The new year began less than a month after the resignation of Columbia's president, Minouche Shafik, whose decision to bring police on campus to clear a protest encampment in April set off a wave of college demonstrations nationwide. After a second encampment was erected and a group of students occupied a university building, hundreds of police officers surged onto campus, making arrests and plunging the university into lockdown.
Since Shafik's resignation, the interim president, Katrina Armstrong, met with students on both sides of the issue, promising to balance students' rights to free expression and a safe learning environment. While the message inspired cautious optimism among some faculty members, others see the prospect of major disruptions as all but inevitable.
"There haven't been any monumental changes, so I don't know why the experience in the fall would look much different than what it did in the spring,"said Rebecca Korbin, a history professor who served on Columbia's antisemitism task force.
In a report released Friday, the task force of Columbia faculty accused the university of allowing "pervasive" antisemitism to fester on campus following the Oct. 7 Hamas attack. The report recommended the university revamp its disciplinary process and require additional sensitivity training for students and staff.
Demonstrations against the war already started bubbling up on college campuses this semester, including one at the University of Michigan that resulted in multiple arrests.
The University of Maryland announced it will not allow student organizations to hold any on-campus demonstrations Oct. 7, the anniversary of the Hamas attacks in Israel.
Columbia's steps to limit protests this semester included restricting access to campus.
The university's tall iron gates, long open to the public, are now guarded, requiring students to present identification to enter campus. Inside, private security guards stand on the edge of the lawns that students seized for their encampment. A new plaque on a nearby fence notes that "camping" is prohibited.
On Tuesday morning, dozens of pro-Palestinian protesters demonstrated outside one entrance to the university, some beating drums, while a long line of students and staff members made their way through the checkpoint. At another entrance, protesters used a megaphone to implore those in line to instead join their picket line.

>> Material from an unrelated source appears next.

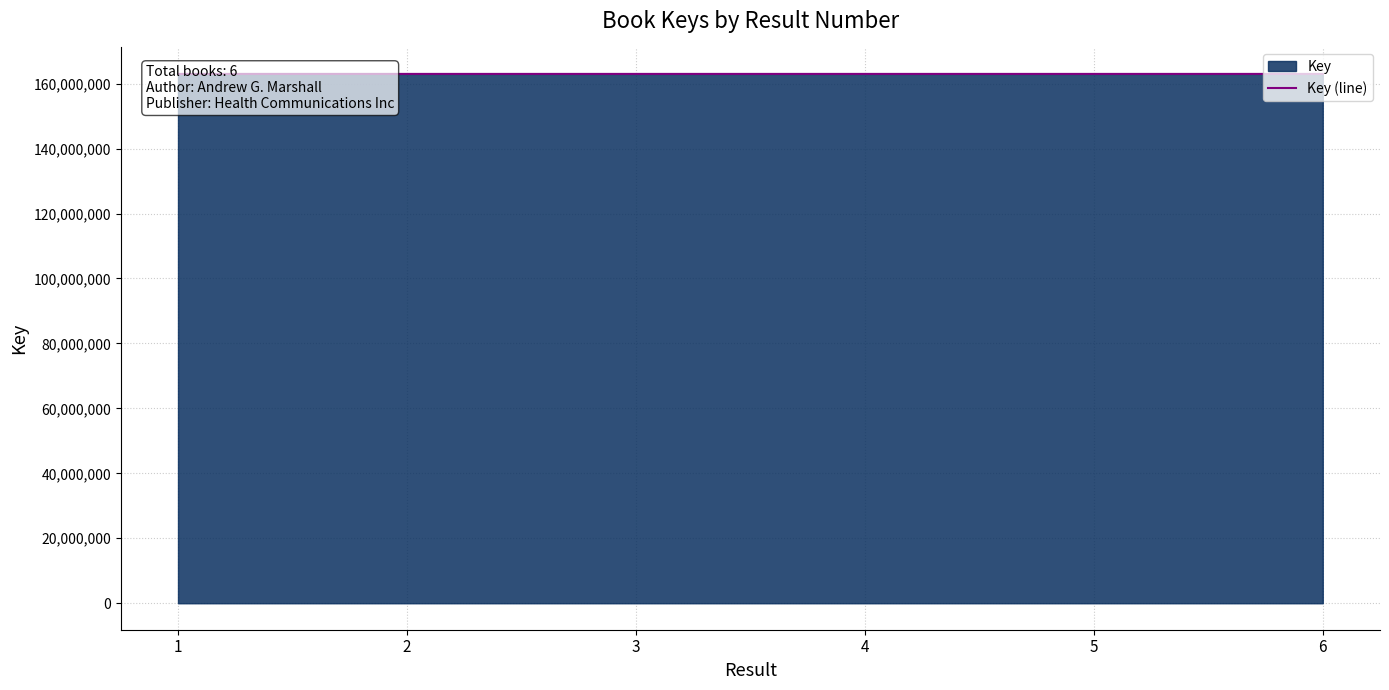

Read the value at 6.

162978261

Later, police took two protesters into custody outside Barnard College, the university's nearby sister school.
Layla Hussein, a junior at Columbia who helped to lead orientation programming, described the added security measures as an unwelcome and hostile distraction. "We're trying to cultivate a welcoming environment. It doesn't help when you look outside and it's a bunch of security guards and barricades," she said.
Others accused the university of treating student protesters too leniently. Though some disciplinary cases remain ongoing, prosecutors dropped charges against many of the students arrested last semester, and the university allowed them to return to campus.
"They violated every rule in the book, and they openly state they'll continue to do so," said Elisha Baker, a junior at Columbia who leads an Israeli engagement group, adding: "We need to have a serious reckoning with the disciplinary process to make sure students have a safe learning environment."
After Jewish students sued Columbia, accusing it of creating a dangerous environment on campus, the university agreed in June provide a "safe passage liaison" to those concerned with protest activity.
In July, Columbia removed three administrators who exchanged text messages disparaging speakers during a discussion about Jewish life in a manner Shafik said touched on "ancient antisemitic tropes."
A spokesperson said Columbia bolstered its guidelines around protests and developed new training for incoming students on antisemitism and Islamophobia.
The revised protest guidelines require organizers to inform the university of any scheduled protests, barring any demonstrations that pose "a genuine threat of harassment" or "substantially inhibit the primary purposes" of university space.